[EXCERPT]

========================

Eliminating the time dependence via the substitution
\hbox{$u_{l,k}=U_{l,k}t^ke^{-kt}$}, the coefficients satisfy the recursion
\begin{equation}
\label{ulk}
k\,U_{l,k}=\frac{1}{2}\,P_{l-1,k}+\sum_{i+j=k}(iU_{l,i})\,(jC_j).
\end{equation}
Using the generating function $U_l(z)=\sum_k e^{kz} U_{l,k}$ this
recursion is recast into the differential equation
\hbox{$(1-G)\,\frac{dU_l}{dz}=\frac{1}{2}\,P_{l-1}$}. Dividing  by
(\ref{g-eq}), we obtain
\begin{equation}
\label{Ul-eq}
\frac{dU_l}{dG}=\frac{1}{2}G^{l-1}.
\end{equation}
Integrating this equation yields the generating function
\begin{equation}
\label{Ul}
U_l(z)=\frac{1}{2l}\,G^l(z).

========================

[STORED DATA]
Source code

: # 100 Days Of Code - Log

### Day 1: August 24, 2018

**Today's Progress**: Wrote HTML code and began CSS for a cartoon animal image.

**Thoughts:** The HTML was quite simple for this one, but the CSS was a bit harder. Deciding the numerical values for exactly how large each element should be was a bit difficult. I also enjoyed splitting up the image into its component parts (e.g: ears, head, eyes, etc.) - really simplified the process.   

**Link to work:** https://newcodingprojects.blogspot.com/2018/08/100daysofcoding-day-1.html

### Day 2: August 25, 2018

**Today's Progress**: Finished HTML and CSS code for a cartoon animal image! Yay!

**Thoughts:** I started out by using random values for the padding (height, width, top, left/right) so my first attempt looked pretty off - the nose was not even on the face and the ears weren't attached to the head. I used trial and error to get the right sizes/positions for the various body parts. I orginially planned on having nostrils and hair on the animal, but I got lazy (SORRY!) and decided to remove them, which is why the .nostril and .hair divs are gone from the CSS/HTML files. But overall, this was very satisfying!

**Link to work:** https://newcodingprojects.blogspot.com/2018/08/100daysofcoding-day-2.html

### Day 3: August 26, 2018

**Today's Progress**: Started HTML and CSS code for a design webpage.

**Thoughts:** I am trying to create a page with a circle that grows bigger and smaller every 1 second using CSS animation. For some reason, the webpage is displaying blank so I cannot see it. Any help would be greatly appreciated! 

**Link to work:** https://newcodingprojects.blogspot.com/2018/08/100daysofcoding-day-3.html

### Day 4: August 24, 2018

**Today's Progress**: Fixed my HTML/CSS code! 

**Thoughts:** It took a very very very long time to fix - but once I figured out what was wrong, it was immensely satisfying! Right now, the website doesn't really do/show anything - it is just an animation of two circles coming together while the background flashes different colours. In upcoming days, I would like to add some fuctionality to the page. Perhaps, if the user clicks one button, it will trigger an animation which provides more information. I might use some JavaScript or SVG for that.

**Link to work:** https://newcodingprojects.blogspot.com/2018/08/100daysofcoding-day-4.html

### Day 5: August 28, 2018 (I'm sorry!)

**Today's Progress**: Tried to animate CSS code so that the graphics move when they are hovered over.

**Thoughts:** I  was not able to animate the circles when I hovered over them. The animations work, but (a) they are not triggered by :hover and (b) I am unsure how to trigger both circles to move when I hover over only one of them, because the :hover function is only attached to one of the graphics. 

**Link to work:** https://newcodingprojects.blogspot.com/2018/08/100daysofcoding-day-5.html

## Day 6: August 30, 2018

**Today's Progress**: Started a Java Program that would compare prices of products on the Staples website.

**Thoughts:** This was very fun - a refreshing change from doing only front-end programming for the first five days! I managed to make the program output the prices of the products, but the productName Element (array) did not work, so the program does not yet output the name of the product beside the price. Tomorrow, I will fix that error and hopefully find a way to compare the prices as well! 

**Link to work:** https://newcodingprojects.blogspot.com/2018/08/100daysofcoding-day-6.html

========================

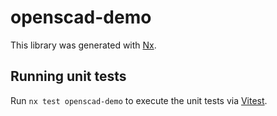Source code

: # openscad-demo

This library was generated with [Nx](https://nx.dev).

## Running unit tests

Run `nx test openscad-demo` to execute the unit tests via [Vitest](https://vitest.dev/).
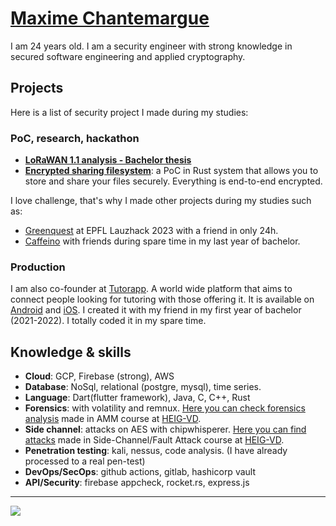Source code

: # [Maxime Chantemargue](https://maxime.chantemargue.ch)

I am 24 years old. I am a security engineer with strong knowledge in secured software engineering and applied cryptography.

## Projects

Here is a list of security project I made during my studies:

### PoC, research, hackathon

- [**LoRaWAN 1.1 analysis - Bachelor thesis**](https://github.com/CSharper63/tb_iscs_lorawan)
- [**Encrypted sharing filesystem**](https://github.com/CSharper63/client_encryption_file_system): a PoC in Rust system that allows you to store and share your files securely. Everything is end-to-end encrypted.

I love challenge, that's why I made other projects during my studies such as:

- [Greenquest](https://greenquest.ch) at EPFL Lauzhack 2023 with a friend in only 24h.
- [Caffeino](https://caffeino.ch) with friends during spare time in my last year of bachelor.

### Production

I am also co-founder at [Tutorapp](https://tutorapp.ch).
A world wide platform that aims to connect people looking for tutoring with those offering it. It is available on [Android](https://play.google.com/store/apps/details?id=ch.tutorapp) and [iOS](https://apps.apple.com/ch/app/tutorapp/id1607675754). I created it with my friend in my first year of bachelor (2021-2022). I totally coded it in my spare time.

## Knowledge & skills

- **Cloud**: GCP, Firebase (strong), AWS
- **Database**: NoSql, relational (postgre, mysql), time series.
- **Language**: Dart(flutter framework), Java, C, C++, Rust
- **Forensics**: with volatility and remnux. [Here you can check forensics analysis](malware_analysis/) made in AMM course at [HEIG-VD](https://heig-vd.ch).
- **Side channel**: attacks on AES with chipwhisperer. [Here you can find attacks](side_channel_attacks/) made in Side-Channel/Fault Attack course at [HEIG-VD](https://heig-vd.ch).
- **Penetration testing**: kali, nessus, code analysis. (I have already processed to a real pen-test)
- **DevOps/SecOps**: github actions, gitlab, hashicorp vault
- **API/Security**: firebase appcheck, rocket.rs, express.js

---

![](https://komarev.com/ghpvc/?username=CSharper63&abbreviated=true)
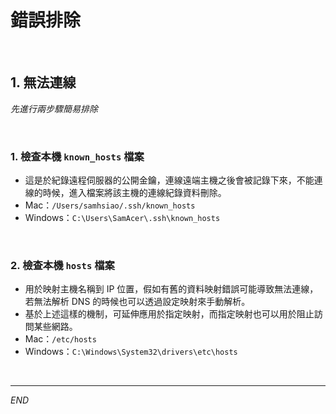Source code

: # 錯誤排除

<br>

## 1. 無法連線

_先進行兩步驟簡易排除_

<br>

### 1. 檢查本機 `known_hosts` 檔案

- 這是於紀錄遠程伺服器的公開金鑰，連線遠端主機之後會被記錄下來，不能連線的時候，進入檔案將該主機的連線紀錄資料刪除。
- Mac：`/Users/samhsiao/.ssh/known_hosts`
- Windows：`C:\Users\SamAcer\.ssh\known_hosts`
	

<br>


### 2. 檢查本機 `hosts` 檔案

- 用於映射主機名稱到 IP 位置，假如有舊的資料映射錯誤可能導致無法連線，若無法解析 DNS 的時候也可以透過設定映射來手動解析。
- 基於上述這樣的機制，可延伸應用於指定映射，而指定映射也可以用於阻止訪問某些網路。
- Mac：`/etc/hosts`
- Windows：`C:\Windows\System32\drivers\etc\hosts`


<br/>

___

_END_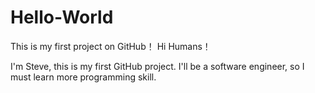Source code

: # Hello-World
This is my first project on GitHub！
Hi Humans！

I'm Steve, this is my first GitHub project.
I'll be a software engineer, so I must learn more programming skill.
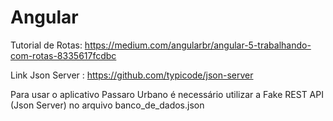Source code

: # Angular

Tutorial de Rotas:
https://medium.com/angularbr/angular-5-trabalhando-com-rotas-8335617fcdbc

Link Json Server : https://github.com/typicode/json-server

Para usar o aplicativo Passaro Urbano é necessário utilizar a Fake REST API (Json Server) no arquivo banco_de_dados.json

========================

[JOB]
Answer these questions about the excerpt on the coefficients U_{l,k}:
1. What substitution is used to eliminate the time dependence?
2. How is the generating function U_l(z) defined?
3. What expression for U_l(z) results from integrating the differential equation?

[TASK RESULT]
1. u_{l,k} = U_{l,k} t^k e^{-kt}
2. U_l(z) = Σ_k e^{kz} U_{l,k}
3. U_l(z) = (1/(2l)) G^l(z)